Bobbie Sackman, director of policy for the Council of Senior Centers and Services, said the cuts would deprive hundreds of seniors of a key regular interaction outside the home, for some the only one.
“When you close those centers, there is no guarantee that those people will attend another center,” she said. “They will be isolated, especially people in their 80s and 90s who can’t travel easily. That can lead to health and mental deterioration and also a loss of nutrition.”
In a statement, Barrios-Paoli, the commissioner of the Department for the Aging said “We embarked on this painful process, because the state’s budget cut left us no other option. We are committed to doing what we can for the seniors and center staff whose lives will be affected. We will be providing all possible assistance through the difficult weeks ahead.”

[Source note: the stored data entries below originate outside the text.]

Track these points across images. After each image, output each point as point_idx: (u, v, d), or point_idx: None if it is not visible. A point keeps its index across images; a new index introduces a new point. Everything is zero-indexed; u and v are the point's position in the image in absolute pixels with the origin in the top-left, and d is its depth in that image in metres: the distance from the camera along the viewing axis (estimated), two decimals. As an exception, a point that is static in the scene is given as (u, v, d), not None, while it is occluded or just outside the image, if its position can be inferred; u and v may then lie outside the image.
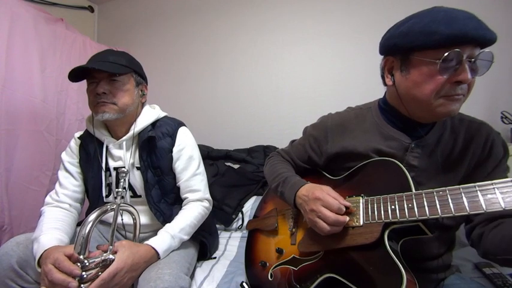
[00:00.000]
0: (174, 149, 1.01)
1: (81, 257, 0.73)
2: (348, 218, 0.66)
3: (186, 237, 0.94)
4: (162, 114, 1.08)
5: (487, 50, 0.58)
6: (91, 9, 2.44)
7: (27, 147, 1.49)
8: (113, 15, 2.47)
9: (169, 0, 2.23)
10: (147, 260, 0.82)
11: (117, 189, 0.82)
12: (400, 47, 0.64)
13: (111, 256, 0.75)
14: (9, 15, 1.42)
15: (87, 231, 0.73)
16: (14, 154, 1.43)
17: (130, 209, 0.89)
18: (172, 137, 1.02)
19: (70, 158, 1.03)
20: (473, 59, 0.57)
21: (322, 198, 0.67)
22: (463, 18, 0.56)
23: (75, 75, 0.92)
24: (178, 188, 1.04)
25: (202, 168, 1.08)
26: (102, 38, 2.44)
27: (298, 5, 1.83)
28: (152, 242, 0.85)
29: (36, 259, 0.77)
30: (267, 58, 1.93)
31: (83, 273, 0.71)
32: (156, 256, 0.84)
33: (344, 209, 0.66)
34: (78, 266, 0.71)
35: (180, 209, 1.02)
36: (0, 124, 1.38)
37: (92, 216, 0.75)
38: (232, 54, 2.03)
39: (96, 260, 0.74)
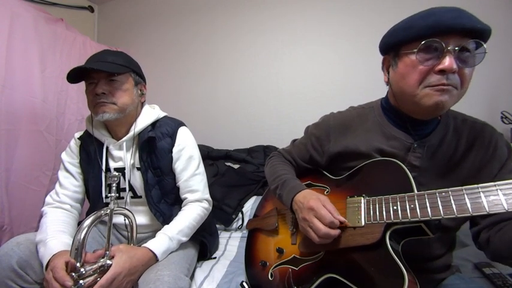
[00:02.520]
0: (174, 149, 1.01)
1: (78, 264, 0.73)
2: (339, 231, 0.66)
3: (184, 239, 0.94)
4: (162, 114, 1.07)
5: (472, 40, 0.58)
6: (91, 9, 2.44)
7: (27, 147, 1.48)
8: (113, 15, 2.46)
9: (169, 0, 2.23)
10: (145, 263, 0.81)
11: (110, 194, 0.83)
12: (389, 45, 0.69)
13: (108, 261, 0.75)
14: (9, 15, 1.41)
15: (82, 237, 0.73)
16: (14, 154, 1.43)
17: (125, 212, 0.88)
18: (172, 137, 1.01)
19: (70, 158, 1.03)
20: (457, 48, 0.57)
21: (316, 209, 0.67)
22: (443, 12, 0.59)
23: (74, 76, 0.92)
24: (178, 188, 1.04)
25: (202, 168, 1.08)
26: (102, 38, 2.43)
27: (298, 5, 1.83)
28: (150, 244, 0.85)
29: (44, 264, 0.77)
30: (267, 58, 1.93)
31: (81, 281, 0.71)
32: (154, 259, 0.84)
33: (338, 223, 0.66)
34: (74, 276, 0.71)
35: (180, 209, 1.02)
36: (0, 124, 1.37)
37: (87, 222, 0.75)
38: (232, 54, 2.03)
39: (93, 266, 0.74)
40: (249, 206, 1.52)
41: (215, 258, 1.15)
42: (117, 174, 0.89)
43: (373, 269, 0.61)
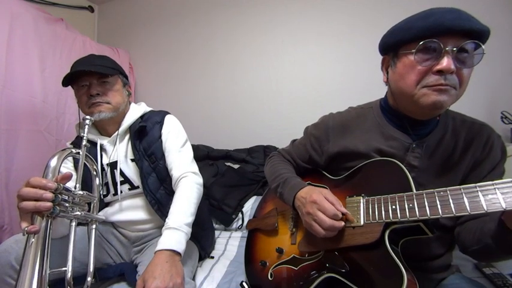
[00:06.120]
0: (163, 132, 1.06)
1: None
2: (343, 223, 0.66)
3: (191, 219, 0.90)
4: (148, 108, 1.14)
5: (471, 41, 0.58)
6: (91, 9, 2.44)
7: (27, 147, 1.48)
8: (113, 15, 2.46)
9: (169, 1, 2.23)
10: (169, 260, 0.78)
11: (83, 135, 0.82)
12: (388, 45, 0.69)
13: (80, 192, 0.75)
14: (9, 15, 1.41)
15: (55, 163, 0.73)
16: (14, 154, 1.43)
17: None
18: (161, 123, 1.08)
19: (64, 164, 1.02)
20: (455, 49, 0.58)
21: (319, 202, 0.67)
22: (443, 12, 0.59)
23: (66, 80, 0.96)
24: None
25: (188, 146, 1.10)
26: (102, 38, 2.44)
27: (298, 5, 1.83)
28: (158, 246, 0.81)
29: None
30: (267, 58, 1.93)
31: (59, 195, 0.68)
32: (172, 254, 0.80)
33: (340, 215, 0.66)
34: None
35: None
36: (0, 124, 1.37)
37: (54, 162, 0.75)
38: (232, 54, 2.03)
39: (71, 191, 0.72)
40: (249, 206, 1.51)
41: (213, 257, 1.15)
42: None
43: (372, 269, 0.61)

Seniors won’t be the only ones feeling the budget pain. UJA-Federation agencies, such as the Federation Employment and Guidance Service, the Metropolitan Council on Jewish Poverty and the Jewish Board of Family and Children’s Services, already struggling to maintain services with diminishing public and private money, will see drastic reductions for immigrant relocation funds, treating and preventing child abuse, and programs to provide food, housing and counseling for the poor.
“We won’t know which of our programs will be hit the hardest until we see the actual budget,” said William Rapfogel, executive director of Met Council.
Ron Soloway, managing director of external and governmental relations for UJA-Federation, said the New York City cuts were less severe than those from state agencies, but together they packed a powerful punch.
“Through the last two years of this recession, human services agencies have probably forgone cost-of-living adjustments of somewhere between 7 and 9 percent of expected income,” he said. “I think the cuts we will sustain this year will result in foregone income of another 3 to 5 percent. When this year is finished over the last three years agencies will have found more than 10 percent of expected income in the reduction in the service provided. In the Jewish community that probably means a loss of expected revenue in the realm of $100 million.” At the end of the day, he said, perhaps one third may be restored in negotiations with legislators.
Soloway said that even if proposed measures to increase revenues, such as a tax on some soft drinks or allowing wine to be sold in grocery stores, are approved by the Legislature, the revenue would only make up about a billion, out of a $9 billion deficit.